Publications from Gold Foundation-Affiliated Authors
Using virtual patients to teach empathy: A randomized controlled study to enhance medical students’ empathic communication
Foster A, Chaudhary N, Kim T, Waller JL, et al. Simul Healthc. 2016 Feb 2.
This study was funded by the Arnold P. Gold Foundation.
70 medical students were randomly assigned to 3 separate study groups where they interacted with one type of virtual patient. Then all students interviewed a standardized patient during which there were opportunities to express empathy. Students who interacted with the empathy-feedback virtual patient showed higher empathy in the standardized patient interview than did the students in the other two study groups.

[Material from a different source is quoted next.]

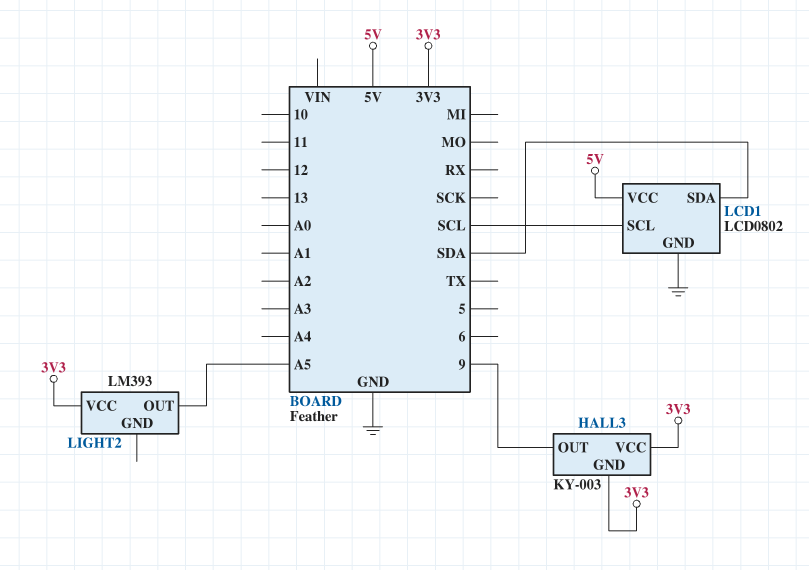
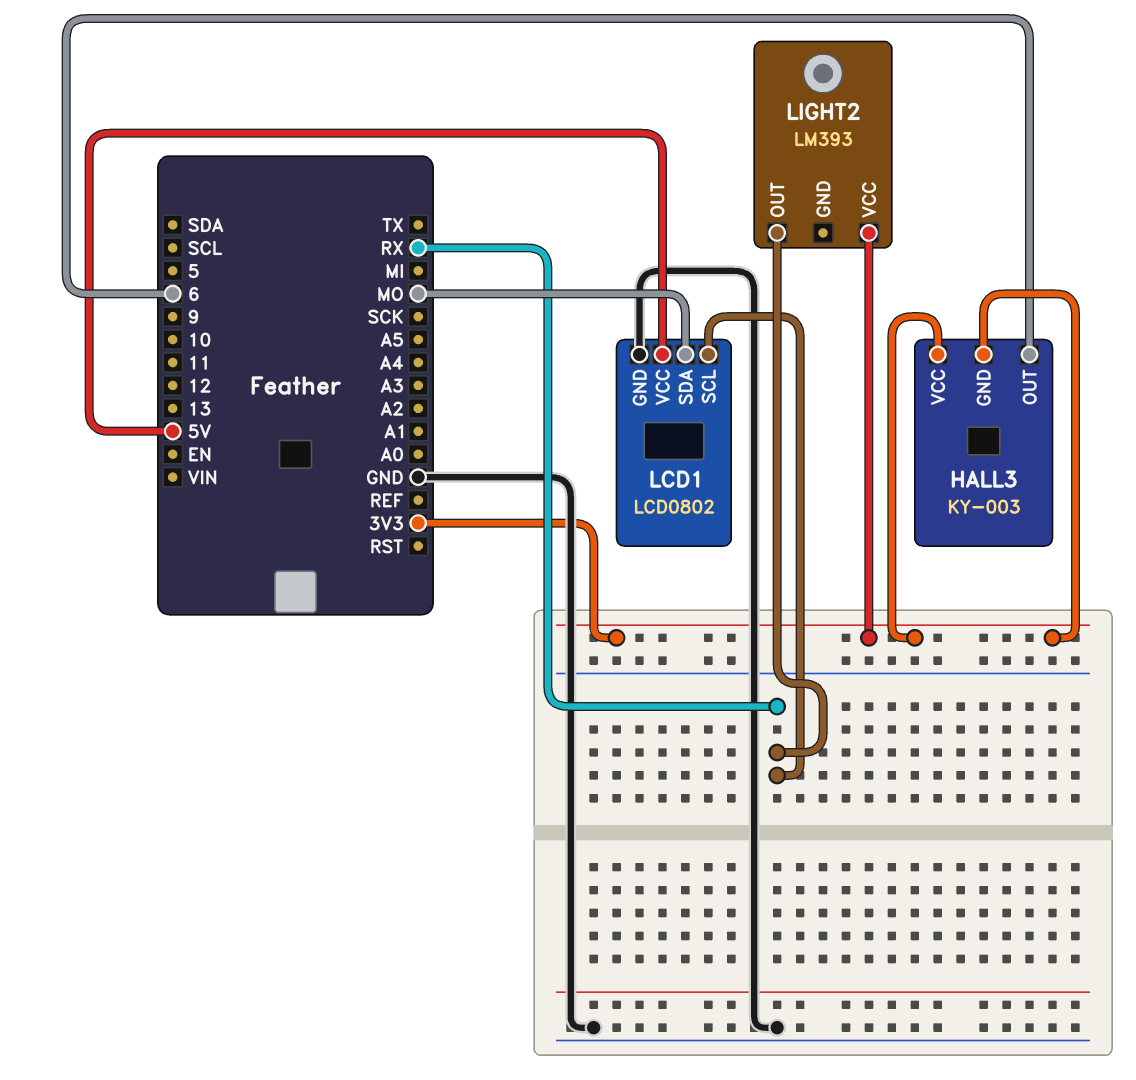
HALL3 pin OUT: 9 -> 6
LCD1 pin SCL: SCL -> RX
LCD1 pin SDA: SDA -> MO
LIGHT2 pin OUT: A5 -> RX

The impact of resident training on communication with families in the ICU: Resident and family outcomes
Sullivan AM, Rock LK, Gadmer NM, Norwich DE, Schwartzstein RM. Ann Am Thorac Soc. 2016 Mar 18
Dr. Rock is a Mapping the Landscape, Journeying Together grant recipient
Residents in an ICU rotation were required to attend a weekly communication training program. The program included interactive discussion and role play with immediate feedback from simulated family members. After real-life family members interacted with a resident they were asked to complete a survey. Family members were more likely to describe residents as having “fully met” their informational and emotional needs when the resident had completed 2-3 course sessions compared with residents who had taken one session or no sessions.
Burnout and alcohol abuse/dependence among U.S.medical students
Jackson ER, Shanafelt TD, Hasan O, Satele DV, Dyrbye LN. Acad Med. 2016 Mar 1
Dr. Shanafelt is a Mapping the Landscape, Journeying Together grant recipient
In 2012, the authors completed a national survey of 4,400+ medical students. 32% met diagnostic criteria for alcohol abuse/dependence. Students who were burned out, depressed, or reported low mental or emotional quality of life were more likely to have alcohol abuse/dependence.
Building resilience for palliative care clinicians: An approach to burnout prevention based on individual skills and workplace factors
Back AL, Steinhauser KE, Kamal AH, Jackson VA. J Pain Symptom Manage. 2016 Feb 24
All authors are Mapping the Landscape, Journeying Together grant recipients
Researchers sought to design an acceptable, scalable, and testable intervention tailored to the needs of palliative care clinicians. In this article, they describe their paradigm for approaching clinician resilience, their conceptual model, and their curriculum for a workplace resilience intervention for hospital-based palliative care teams. The intervention will focus on individual skill building, and will be evaluated with measures of resilience, coping, and affect.
Communication skills training for physicians improves patient satisfaction
Boissy A, Windover AK, Bokar D, Karafa M, Neuendorf K, Frankel RM, Merlino J, Rothberg MB. J Gen Intern Med. 2016 Feb 26.
Dr. Boissy is a Gold Humanism Scholar and Dr. Frankel is an advisory to the Gold Foundation Research Institute
This observational study of over 3,400 physicians examined the impact of experiential relationship-centered physician communication skills training on patient satisfaction and physician experience. The training was found to improve patient satisfaction scores, improve physician empathy and self-efficacy, and reduce physician burnout.
Prevalence of depression amongst medical students: A meta-analysis
Puthran R, Zhang MW, Tam WW, Ho RC. Med Educ. 2016 Apr;50(4):456-68.
Researchers conducted a systematic review of studies examining prevalence of depression among medical students. Analyses of 77 included studies demonstrated a global prevalence of depression amongst medical students of 28.0% (95% confidence interval [CI] 24.2-32.1%) but treatment rates were relatively low.
The effects of hospital-level factors on patients’ ratings of physician communication
Al-Amin M, Makarem SC. J Healthc Manag. 2016 Jan-Feb;61(1):28-41.
Researchers examined data from HCAHPS and the American Hospital Association from over 2,700 hospitals. Three organizational factors had statistically significant negative associations with physician communication: for-profit ownership; hospital size; and hospitalists providing care in the hospital. Positive associations with patients’ ratings of physician communication were the number of full-time-equivalent physicians and dentists per 10,000 inpatient days; physician or public ownership of the hospital; and Medicare share of inpatient days.